Who is illegal? The invaders or the invaded? The language of the new liberator to people here is strange indeed
They are nervous. They do not like Saddam Hussein, but they do not like the British army either.

"We are not Palestine, we are not Palestine!" one Iraqi man shouted.

"You can't just occupy us."

Many say they are scared to speak. Many say they just do not want trouble, they do not want war.

Many say they cannot trust the West after Western troops went home in 1991, leaving them to bear the punishment that the Iraqi leader's men meted out.

US President George W Bush keeps talking about liberating Iraq.

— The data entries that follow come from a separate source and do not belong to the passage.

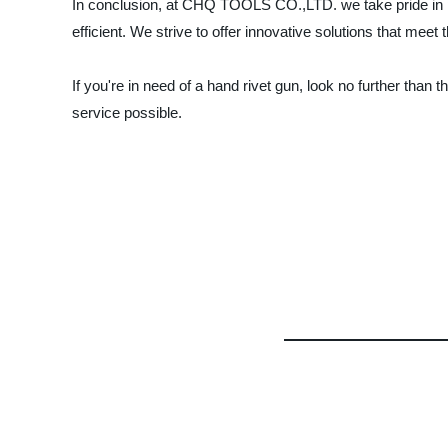
In conclusion, at CHQ TOOLS CO.,LTD. we take pride in pr
efficient. We strive to offer innovative solutions that mee
If you're in need of a hand rivet gun, look no further th
service possible.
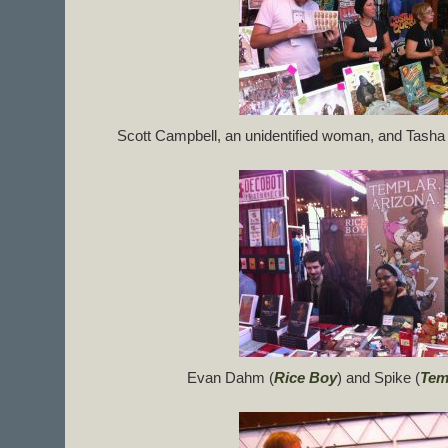
Scott Campbell, an unidentified woman, and Tasha 
Evan Dahm (
Rice Boy
) and Spike (
Tem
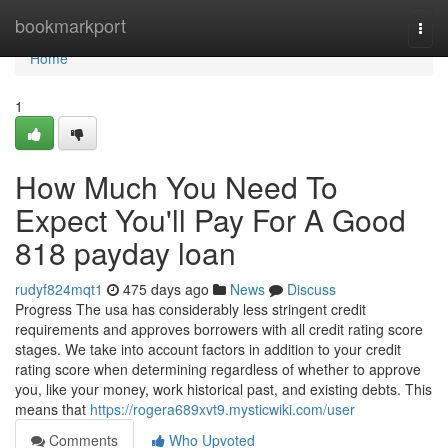
Home
bookmarkport
Togg
navi
Home
1
How Much You Need To
Expect You'll Pay For A Good
818 payday loan
rudyf824mqt1
475 days ago
News
Discuss
Progress The usa has considerably less stringent credit
requirements and approves borrowers with all credit rating score
stages. We take into account factors in addition to your credit
rating score when determining regardless of whether to approve
you, like your money, work historical past, and existing debts. This
means that
https://rogera689xvt9.mysticwiki.com/user
Comments
Who Upvoted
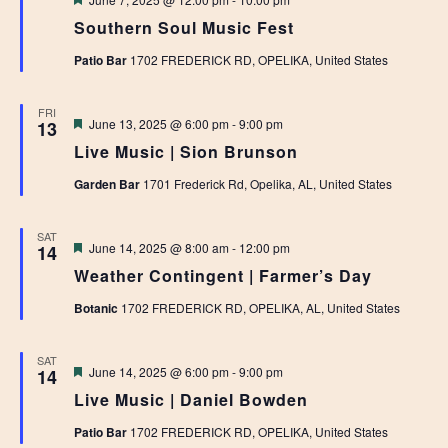
Southern Soul Music Fest
Patio Bar
1702 FREDERICK RD, OPELIKA, United States
FRI
Featured
June 13, 2025 @ 6:00 pm
-
9:00 pm
13
Live Music | Sion Brunson
Garden Bar
1701 Frederick Rd, Opelika, AL, United States
SAT
Featured
June 14, 2025 @ 8:00 am
-
12:00 pm
14
Weather Contingent | Farmer’s Day
Botanic
1702 FREDERICK RD, OPELIKA, AL, United States
SAT
Featured
June 14, 2025 @ 6:00 pm
-
9:00 pm
14
Live Music | Daniel Bowden
Patio Bar
1702 FREDERICK RD, OPELIKA, United States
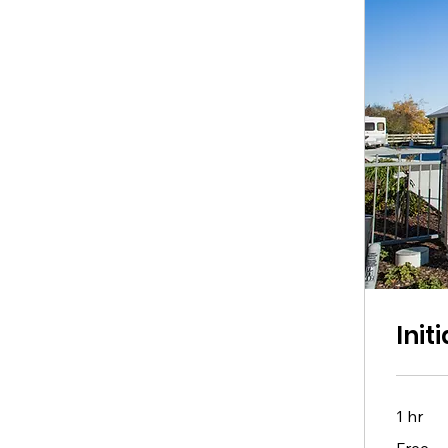
Init
1 hr
Free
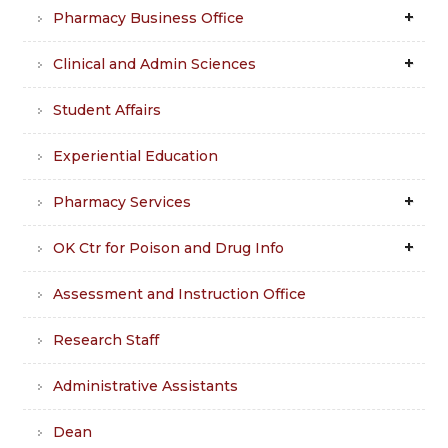
Pharmacy Business Office
Clinical and Admin Sciences
Student Affairs
Experiential Education
Pharmacy Services
OK Ctr for Poison and Drug Info
Assessment and Instruction Office
Research Staff
Administrative Assistants
Dean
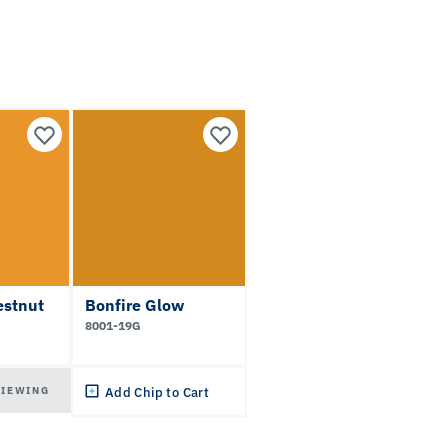
estnut
Bonfire Glow
8001-19G
VIEWING
Add Chip to Cart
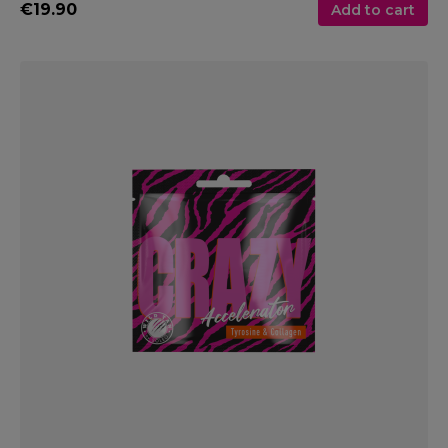
€19.90
Add to cart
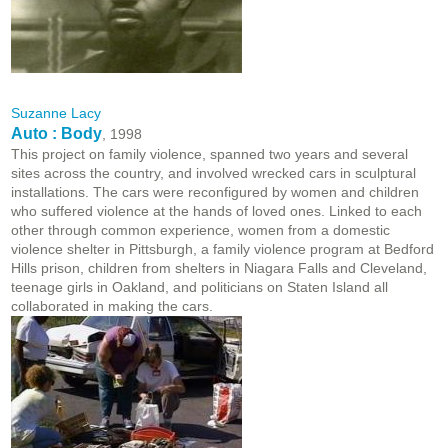
Suzanne Lacy
Auto : Body
, 1998
This project on family violence, spanned two years and several
sites across the country, and involved wrecked cars in sculptural
installations. The cars were reconfigured by women and children
who suffered violence at the hands of loved ones. Linked to each
other through common experience, women from a domestic
violence shelter in Pittsburgh, a family violence program at Bedford
Hills prison, children from shelters in Niagara Falls and Cleveland,
teenage girls in Oakland, and politicians on Staten Island all
collaborated in making the cars.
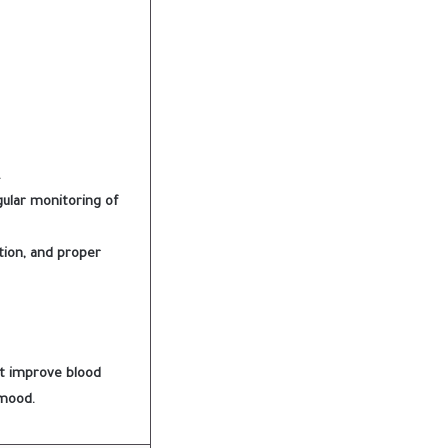
.
gular monitoring of
ition, and proper
st improve blood
 mood.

"We will bring you food", he says, as if he is imitating his local preacher in Texas. "We will bring you water."

"Criminal forces"

As I write I am in a country without a visa.

Leaflet distributed to Iraqis by British forces saying
Coalition forces pledge things will be different to 1991

I never passed through an Iraqi border checkpoint. I invaded, too. I came in with the British forces.

By all rights of a sovereign nation I am here illegally. By what right am in Iraq? By what right is Britain? That is what Iraqis want to know.

And listen to the language of the British forces.

A spokesman at the military headquarters in Qatar called the Iraqi militias "illegal criminal forces".

This was perhaps in reference to the law of armed conflict which defines standards of warfare, such as wearing uniforms and not using civilians as human shields.

New world order?

But whatever you think of Saddam Hussein, how can you call a man defending his sovereign nation an illegal element?

Who is illegal? The invaders or the invaded? The language of the new liberator to people here is strange indeed.

British propaganda pumps happy Arabic music into Iraqi towns near here.

They produce leaflets with pictures of a smiling British soldiers earnestly shaking the hand of a bemused looking Iraqi.

The caption reads "This time we won't abandon you".

Perhaps that is true, perhaps it is not.

This war is almost too big to comprehend.

You lie in your tent here in the desert, small beneath the sky, and try to imagine that more than one quarter of a million soldiers are here - a huge proportion of Britain's army, a huge proportion of America's.

You see the faces of the soldiers, confused, out of their depth as they try to control the crowds, and you wonder where this is going.

A giant war - the birth of a new liberator with his new language - and the birth of a new world order that feels frightening and strange.